小説『県庁おもてなし課(有川浩 著)』の感想レビュー。
お役所仕事のおもてなし課を改善して高知県を観光大県にせよ!

あらすじ

高知県にあるおもてなし課は、観光立県になるべく発足された課であるものの、
観光誘致の専門知識の無い職員が寄せ集められた課だった。

高知県にゆかりのある著名人にアポをとり、
観光大使として無料券付き名刺を配ってもらうことに。

しかし、アポをとってから県内施設と交渉し、
名刺のデザインを考えているうちに一ヶ月ちょい。

そのうち、大使の一人で小説家の吉門から問い合わせが入った。

吉門は、
仕事の遅さへのダメ出し、
仕事内容へのダメ出し、
とひたすら続くものの言っていることは的確で、
電話を受けたおもてなし課の掛水は食い下がって助言を乞う。

吉門は、
・民間の見識が広い女性を一人入れること
・県政で頓挫になった『パンダ誘致論』について調べること
を条件にアドバイザー役を引き受ける。

おもてなし課は高知県を観光立県として再構築することができるのか?

感想

実際に高知県にある『おもてなし課』
冒頭の「観光大使として任命されたけど一月以上音沙汰無し」
というのは作者自身が体験したこと。
けど、『パンダ誘致論』はフィクション。
※元ネタはあるけれど。

現実と空想が曖昧になりつつある本作だけど、
観光業として現実味のあるお話ですごく面白い。

お役所仕事の観光誘致ってどこもこんな感じなのかな?
スピード感とか、利権を守ろうとする上層部とか。

最初はポンコツだった掛水が吉門窓口として揉まれていくうちに吉門が嫉妬するくらいの働きをみせるようになったり、
掛水に優秀だと思われていた多紀ちゃんも実は年相応で、役に立ちたくて水面下では必死にバタ足していたという描写。

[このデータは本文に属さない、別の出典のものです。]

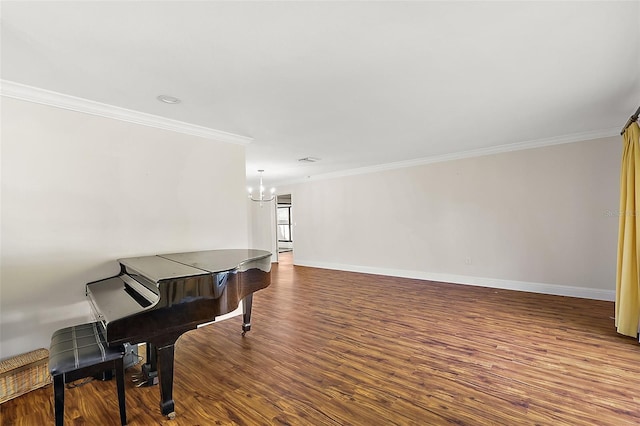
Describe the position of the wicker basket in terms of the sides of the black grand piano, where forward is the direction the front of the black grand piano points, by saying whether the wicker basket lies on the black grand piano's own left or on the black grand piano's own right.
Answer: on the black grand piano's own right

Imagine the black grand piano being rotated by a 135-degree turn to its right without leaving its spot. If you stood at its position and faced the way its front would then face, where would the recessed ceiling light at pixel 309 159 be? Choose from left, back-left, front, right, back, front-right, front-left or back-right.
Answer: front-right

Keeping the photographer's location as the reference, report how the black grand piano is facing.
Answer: facing the viewer and to the left of the viewer

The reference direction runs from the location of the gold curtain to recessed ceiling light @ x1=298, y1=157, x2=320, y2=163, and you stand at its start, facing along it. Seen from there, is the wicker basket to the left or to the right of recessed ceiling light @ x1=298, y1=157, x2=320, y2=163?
left
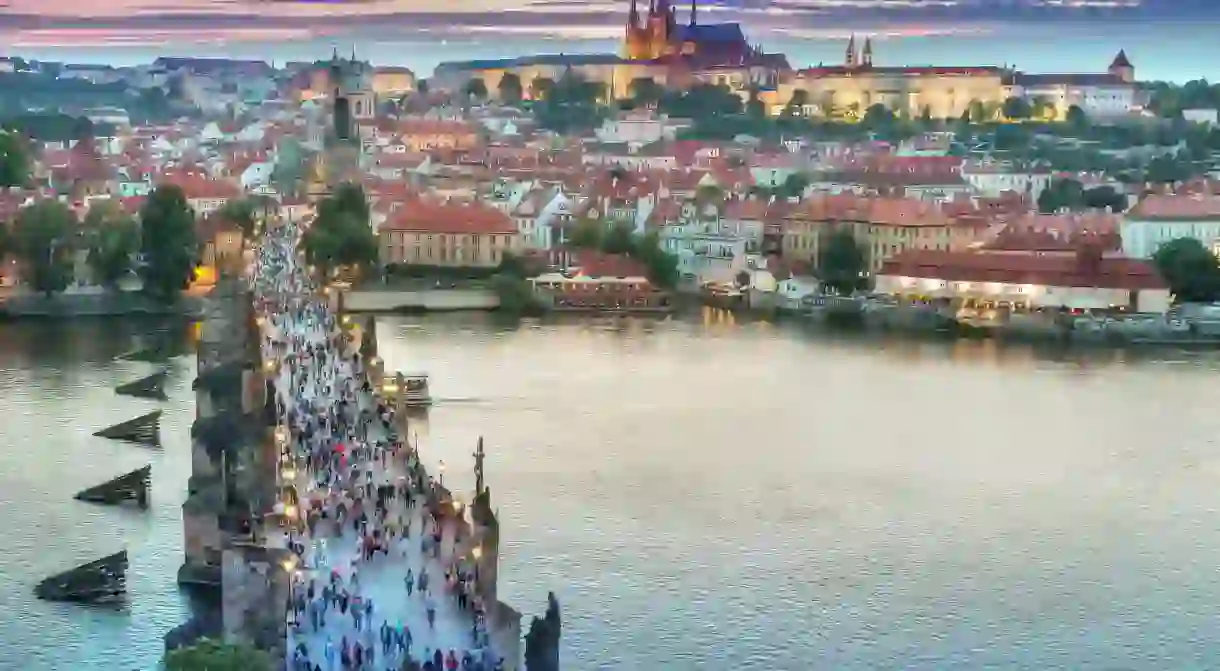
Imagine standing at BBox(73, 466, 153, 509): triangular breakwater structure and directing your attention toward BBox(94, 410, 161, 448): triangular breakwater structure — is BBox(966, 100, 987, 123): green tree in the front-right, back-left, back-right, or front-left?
front-right

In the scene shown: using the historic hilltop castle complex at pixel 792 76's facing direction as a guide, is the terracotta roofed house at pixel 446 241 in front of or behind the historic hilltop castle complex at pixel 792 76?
in front

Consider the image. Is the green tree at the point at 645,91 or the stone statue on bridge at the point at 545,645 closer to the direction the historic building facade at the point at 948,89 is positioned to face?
the stone statue on bridge

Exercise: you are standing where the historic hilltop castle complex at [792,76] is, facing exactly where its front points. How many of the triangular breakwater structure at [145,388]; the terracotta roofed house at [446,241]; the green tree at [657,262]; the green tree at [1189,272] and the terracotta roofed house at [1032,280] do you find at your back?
0

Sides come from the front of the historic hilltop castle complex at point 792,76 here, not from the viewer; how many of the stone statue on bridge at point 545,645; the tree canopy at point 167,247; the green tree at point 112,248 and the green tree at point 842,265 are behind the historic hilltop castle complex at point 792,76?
0

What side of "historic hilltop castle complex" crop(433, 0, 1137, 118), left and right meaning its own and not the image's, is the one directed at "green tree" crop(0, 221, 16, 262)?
front

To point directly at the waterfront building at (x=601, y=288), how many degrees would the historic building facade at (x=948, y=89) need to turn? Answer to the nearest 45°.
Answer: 0° — it already faces it

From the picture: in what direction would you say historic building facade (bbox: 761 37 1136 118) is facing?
toward the camera

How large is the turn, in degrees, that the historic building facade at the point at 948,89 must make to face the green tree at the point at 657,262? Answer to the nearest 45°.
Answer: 0° — it already faces it

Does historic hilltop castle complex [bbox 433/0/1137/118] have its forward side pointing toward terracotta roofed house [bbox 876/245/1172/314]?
yes

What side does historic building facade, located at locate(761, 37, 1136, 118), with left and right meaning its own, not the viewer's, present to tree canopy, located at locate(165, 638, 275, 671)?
front

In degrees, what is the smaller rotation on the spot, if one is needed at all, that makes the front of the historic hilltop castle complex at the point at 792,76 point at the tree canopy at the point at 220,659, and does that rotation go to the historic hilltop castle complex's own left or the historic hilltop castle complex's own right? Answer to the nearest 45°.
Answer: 0° — it already faces it

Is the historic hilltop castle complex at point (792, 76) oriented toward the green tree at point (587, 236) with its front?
yes

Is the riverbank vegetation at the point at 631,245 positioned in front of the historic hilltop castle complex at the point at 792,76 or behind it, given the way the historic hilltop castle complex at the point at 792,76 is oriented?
in front

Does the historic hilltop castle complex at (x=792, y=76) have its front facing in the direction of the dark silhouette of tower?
no

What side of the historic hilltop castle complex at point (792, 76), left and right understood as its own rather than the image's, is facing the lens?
front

その辺りの恋愛成分、仕事と絡めると良い味が出るんだよね。
仕事の延長での恋愛。好き。
ちょっと、過剰摂取気味だったけど。

観光を考えるってこんなに大変!
でも面白い!

オススメ!

作中の言葉

「あんたたちさぁ、時間がタダだと思ってるだろ」
「あのさ、あんたがいるその建物の中じゃどうか知らないけどさ、その外じゃ時間って一番高い商品なんだよね」

「は、はい、それはもう充分・・・」
「わかってないよ
あんた、まだ全然わかってないじゃん?
あっさり分かったような振りすんなよ」

「俺が今あんたに、つーかおもてなし課に時間を遣ってるって分かってないだろ?
こんなこと言いたかないけど言わなきゃ気づいてもらえないから自分で言うよ、無料奉仕だぜコレ」

ウッ・・・
僕も時間を有効に使いたいものです。